Thursday, February 23, 2012
and I am struggling!
Right before I got pregnant with our first child I was a size 8/10. I still wanted to lose about 20 lbs and based on the BMI chart I was still considered overweight for my height. (Who decided that?)
So now that I am 50 lbs overweight I am seriously down and out about it.
Everyone keeps saying "you just had a baby!" but I wonder exactly how long I can use that for an excuse? I only have 2 pairs of jeans that I alternate all week and one of those pair are maternity jeans....how sad is that! My little one is 3 months old and I feel that I should have lost at least half of what I want to lose by now. Am I being to hard on myself?
I see all of these women at work that seem so petite and skinny & it depresses me b/c I am still rocking the maternity pants :(
I will say that I am venturing out this weekend to buy 1 more pair of pants b/c you can't wear a belt with maternity pants and yea, my stomach isn't holding a human any more, but I just find it sad that I am still in them.
I worked out 5 days a week before Eva came along....now I'm lucky to get in a 20 min workout at home. Two coworkers and I are walking on our 30 min lunch break at work which makes me feel better, but how much longer do I have to hold on to this weight?
No there isn't a "quick fix" or a magical supplement that will make me skinny overnight, but DANG IT when will this get easier? How much longer do I have to wait to get into my "old jeans"? I've always ate well but the sleep & exercise seem to be so scarce these days. I ate well during pregnancy but my tail bone killed me any time I tried to workout. I gained 10 lbs every month for the first 3 months without even trying. I didn't crave bad things & when I did it was in moderation. Could going from 5 days a week working out to NOTHING really have had that big of an effect on my body?
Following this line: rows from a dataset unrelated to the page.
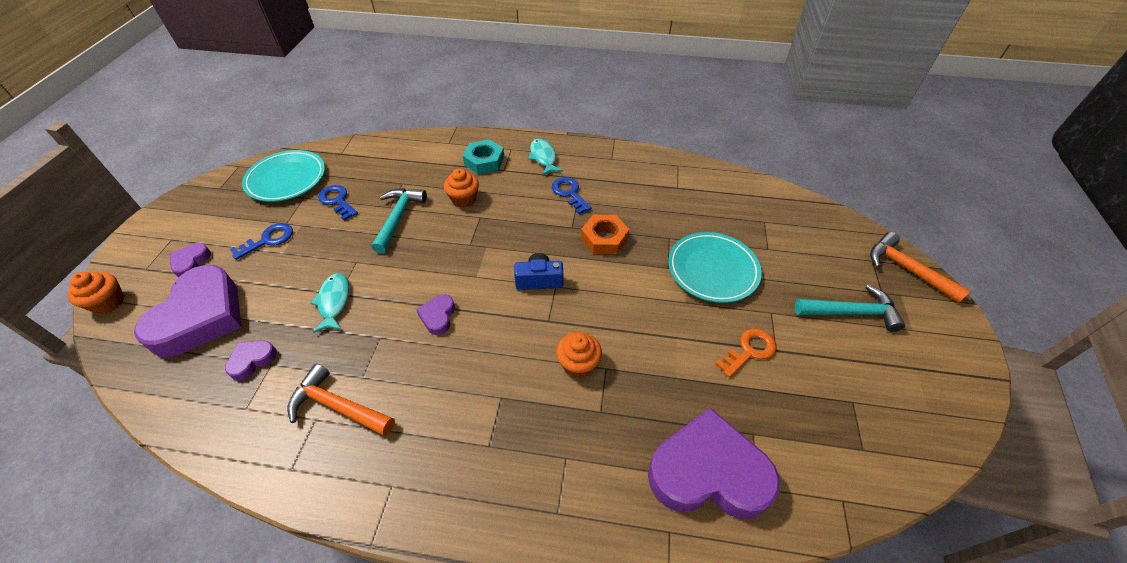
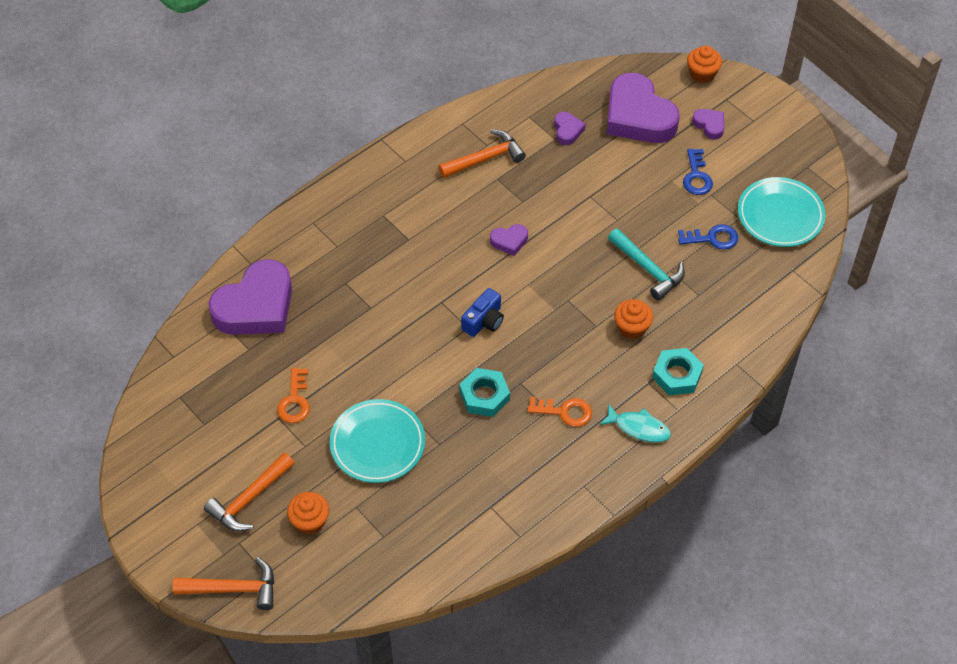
camera: 130 degrees right, 5 degrees up
(334, 302) = (583, 190): turquoise fish -> none
(438, 316) = (509, 241): purple heart -> purple heart turned 120 degrees clockwise
(569, 193) = (565, 412): blue key -> orange key
(578, 364) = (389, 295): orange cupcake -> orange cupcake (310, 521)
(604, 238) = (484, 396): orange nut -> turquoise nut
(851, 312) = (249, 499): turquoise hammer -> orange hammer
I pray I'm not doomed with this weight. I just wish I could have been one of the lucky ones and lost all the excess weight within 2 months of having her. I breastfed but it didn't seem to take anything off for me....at least not very fast like I heard it would.
I realize this isn't a very positive blog and after looking at my past blogs I probably should try to look at the brighter side of things but when does this get easier?